Everyone is struggling, everyone is Zoom-exhausted and getting into bad habits, so start your meeting by asking people to step out of this. Say something like “Hi everyone — before we start can I ask you all to turn your cameras on — I would love to see your lovely faces and turn your mic off mute. If there is an echo I will ask you to mute, but it would be great to see and hear you”. And then wait. I role played this with a client today and although I felt a little bit offended that he was asking me to turn my camera on, once it was on I was in. I was engaged. If you don’t do it, you will spend the meeting wishing you had, wondering what people are really thinking, faced with lots of “Deep joy” participants.
2) Invite people into the story.
Until we are in the story, we are out. If I know I won’t be asked to contribute I will tune out. But if you let me know “After the update I am going to be calling on people for feedback, because your opinion matters” you are not letting me escape. In fact more than that, you are giving me skin in the game. I am alert, ready and a better worker for it.
3) Play headline bingo.
Steve Morris, our COO and one of our Senior Coaches does this all the time with our clients. How many headlines can you spot in a presentation? The more you can spot the more your audience will spot. And we all love a good headline. They are what draw us to buying newspapers, reading news apps. They don’t have to be super funky, they just have to be relevant and point to where you are going — “I’m going to talk about version 3 and how we need to re-invent it”.

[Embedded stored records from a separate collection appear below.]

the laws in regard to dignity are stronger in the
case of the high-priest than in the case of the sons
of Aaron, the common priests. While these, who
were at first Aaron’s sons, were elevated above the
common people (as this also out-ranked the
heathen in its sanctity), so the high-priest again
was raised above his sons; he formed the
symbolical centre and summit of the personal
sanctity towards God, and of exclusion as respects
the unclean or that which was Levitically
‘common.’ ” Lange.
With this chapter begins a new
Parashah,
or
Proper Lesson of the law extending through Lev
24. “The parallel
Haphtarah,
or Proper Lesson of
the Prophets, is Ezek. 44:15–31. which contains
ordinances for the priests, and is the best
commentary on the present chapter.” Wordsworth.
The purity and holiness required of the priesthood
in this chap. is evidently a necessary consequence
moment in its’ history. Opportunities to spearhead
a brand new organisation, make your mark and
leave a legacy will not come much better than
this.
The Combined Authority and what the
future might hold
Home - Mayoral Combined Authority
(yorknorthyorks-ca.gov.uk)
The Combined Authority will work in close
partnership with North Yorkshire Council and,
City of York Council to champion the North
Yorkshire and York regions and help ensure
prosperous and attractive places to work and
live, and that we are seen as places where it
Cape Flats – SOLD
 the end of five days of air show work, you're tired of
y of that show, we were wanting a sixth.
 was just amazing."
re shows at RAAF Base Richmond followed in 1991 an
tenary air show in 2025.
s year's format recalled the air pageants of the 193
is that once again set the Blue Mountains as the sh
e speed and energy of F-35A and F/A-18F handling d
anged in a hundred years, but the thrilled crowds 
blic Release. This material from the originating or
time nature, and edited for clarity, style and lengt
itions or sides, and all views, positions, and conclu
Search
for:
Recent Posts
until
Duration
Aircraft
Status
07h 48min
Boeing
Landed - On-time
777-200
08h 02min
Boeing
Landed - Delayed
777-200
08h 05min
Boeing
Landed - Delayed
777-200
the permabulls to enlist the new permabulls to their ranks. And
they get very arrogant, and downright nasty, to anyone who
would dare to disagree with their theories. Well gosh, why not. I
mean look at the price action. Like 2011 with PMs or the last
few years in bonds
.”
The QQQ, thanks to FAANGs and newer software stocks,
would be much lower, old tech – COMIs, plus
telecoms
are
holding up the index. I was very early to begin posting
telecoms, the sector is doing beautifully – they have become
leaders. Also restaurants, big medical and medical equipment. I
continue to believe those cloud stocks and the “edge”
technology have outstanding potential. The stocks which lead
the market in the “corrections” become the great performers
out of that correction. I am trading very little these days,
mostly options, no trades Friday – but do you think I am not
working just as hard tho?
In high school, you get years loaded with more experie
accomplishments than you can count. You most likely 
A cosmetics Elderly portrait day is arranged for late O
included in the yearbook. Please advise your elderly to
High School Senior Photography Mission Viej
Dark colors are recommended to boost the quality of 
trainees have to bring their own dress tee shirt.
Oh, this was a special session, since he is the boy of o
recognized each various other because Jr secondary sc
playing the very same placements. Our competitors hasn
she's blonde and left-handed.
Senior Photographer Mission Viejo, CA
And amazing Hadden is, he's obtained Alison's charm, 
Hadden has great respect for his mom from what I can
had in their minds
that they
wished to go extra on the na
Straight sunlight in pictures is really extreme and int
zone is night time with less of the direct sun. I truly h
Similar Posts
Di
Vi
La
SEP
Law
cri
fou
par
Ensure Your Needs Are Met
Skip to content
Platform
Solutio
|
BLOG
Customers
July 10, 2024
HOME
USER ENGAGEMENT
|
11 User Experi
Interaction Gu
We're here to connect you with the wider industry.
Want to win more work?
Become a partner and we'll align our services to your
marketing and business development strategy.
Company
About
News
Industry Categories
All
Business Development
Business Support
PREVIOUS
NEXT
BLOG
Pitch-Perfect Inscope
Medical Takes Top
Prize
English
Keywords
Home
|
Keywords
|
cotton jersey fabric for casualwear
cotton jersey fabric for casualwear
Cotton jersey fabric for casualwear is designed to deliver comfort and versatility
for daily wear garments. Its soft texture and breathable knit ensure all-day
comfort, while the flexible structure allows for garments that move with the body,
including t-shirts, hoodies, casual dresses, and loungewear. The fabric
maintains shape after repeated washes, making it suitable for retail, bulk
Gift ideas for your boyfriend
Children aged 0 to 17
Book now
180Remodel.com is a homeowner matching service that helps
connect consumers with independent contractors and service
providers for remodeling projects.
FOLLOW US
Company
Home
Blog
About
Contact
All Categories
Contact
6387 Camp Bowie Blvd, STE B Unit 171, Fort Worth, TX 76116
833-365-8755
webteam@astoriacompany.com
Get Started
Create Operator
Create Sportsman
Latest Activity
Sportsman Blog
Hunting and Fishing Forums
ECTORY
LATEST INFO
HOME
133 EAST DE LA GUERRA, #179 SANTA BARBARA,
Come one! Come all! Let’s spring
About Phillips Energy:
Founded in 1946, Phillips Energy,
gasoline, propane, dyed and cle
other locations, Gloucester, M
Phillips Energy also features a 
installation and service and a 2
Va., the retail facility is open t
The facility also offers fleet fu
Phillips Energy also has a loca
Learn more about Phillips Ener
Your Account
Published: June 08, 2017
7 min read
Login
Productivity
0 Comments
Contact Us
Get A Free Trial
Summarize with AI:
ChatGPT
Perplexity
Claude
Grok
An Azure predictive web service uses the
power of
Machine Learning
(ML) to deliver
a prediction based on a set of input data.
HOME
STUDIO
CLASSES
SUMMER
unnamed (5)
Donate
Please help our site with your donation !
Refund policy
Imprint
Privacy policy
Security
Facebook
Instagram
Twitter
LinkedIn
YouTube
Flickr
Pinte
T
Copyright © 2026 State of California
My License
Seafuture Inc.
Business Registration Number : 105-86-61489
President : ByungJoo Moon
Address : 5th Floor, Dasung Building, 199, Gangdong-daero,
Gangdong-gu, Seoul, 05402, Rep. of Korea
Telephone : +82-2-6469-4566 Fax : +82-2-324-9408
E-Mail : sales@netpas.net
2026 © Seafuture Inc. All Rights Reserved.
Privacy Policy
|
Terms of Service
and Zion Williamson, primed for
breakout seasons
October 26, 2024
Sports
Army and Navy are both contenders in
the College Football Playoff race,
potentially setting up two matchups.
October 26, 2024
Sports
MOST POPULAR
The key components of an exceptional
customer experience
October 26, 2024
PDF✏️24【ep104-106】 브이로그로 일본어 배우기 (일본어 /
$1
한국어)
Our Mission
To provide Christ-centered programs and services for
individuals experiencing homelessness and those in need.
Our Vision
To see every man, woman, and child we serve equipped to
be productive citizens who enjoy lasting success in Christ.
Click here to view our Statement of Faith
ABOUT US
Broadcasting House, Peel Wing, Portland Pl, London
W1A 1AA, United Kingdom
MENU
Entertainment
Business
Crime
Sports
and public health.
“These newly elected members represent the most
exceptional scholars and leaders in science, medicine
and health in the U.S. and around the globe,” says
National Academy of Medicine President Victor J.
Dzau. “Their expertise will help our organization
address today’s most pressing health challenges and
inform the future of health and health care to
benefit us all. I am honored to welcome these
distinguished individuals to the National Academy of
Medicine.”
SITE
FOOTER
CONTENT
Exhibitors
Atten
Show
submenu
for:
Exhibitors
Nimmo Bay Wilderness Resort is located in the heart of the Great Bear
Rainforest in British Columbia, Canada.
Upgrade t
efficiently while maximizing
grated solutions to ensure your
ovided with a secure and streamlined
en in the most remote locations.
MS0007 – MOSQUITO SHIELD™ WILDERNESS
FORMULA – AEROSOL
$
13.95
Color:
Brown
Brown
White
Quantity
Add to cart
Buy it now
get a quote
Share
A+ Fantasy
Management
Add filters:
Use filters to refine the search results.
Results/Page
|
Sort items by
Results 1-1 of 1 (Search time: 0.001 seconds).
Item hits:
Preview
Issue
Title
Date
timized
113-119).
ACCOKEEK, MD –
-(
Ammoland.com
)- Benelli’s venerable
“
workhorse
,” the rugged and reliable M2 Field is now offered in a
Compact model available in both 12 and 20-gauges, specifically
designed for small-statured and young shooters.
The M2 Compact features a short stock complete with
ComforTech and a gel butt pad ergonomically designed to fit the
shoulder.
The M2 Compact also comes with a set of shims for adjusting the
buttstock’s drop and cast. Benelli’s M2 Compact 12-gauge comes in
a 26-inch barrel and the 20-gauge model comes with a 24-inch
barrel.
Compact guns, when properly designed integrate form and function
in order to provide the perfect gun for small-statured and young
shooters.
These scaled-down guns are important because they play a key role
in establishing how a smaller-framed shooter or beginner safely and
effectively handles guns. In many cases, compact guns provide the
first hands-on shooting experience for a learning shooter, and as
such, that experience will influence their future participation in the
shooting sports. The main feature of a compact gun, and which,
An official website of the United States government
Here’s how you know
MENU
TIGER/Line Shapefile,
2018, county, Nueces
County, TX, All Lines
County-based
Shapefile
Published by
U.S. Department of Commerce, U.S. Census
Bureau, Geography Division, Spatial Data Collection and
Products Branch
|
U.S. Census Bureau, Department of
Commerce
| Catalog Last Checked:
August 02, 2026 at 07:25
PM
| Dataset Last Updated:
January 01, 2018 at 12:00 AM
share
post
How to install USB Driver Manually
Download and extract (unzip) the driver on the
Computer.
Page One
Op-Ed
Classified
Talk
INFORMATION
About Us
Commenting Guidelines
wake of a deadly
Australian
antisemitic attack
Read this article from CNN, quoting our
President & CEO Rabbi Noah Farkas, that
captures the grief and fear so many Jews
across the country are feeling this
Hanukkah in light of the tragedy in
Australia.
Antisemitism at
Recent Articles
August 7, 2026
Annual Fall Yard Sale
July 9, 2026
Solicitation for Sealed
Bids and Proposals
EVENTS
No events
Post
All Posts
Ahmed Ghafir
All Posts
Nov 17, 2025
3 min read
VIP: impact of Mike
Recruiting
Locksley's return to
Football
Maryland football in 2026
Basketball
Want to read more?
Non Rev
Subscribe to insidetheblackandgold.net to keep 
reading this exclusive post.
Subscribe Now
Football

4) Deliver on your headline as quickly as possible with as much picture as possible.
Don’t wait for line 4 of your update to be interesting, do it on line 1. Tell them where you are going — break the uncertainty and the monotonous drone we are all used to and be direct. Two thirds of our brains are wired for picture, so take advantage of that and use the wires that are there to keep your audience with you.
5) Don’t chicken out.
Do call on people and ask for their opinion. If you chicken out and revert to “any questions” you will see and hear tumbleweed. There is a reason your people are in their job. Now more than ever is their chance to shine and your chance to stand up as a leader. Expect push back and lethargy. It is one of the new normals.
What if the other new normal was you giving your people their energy back?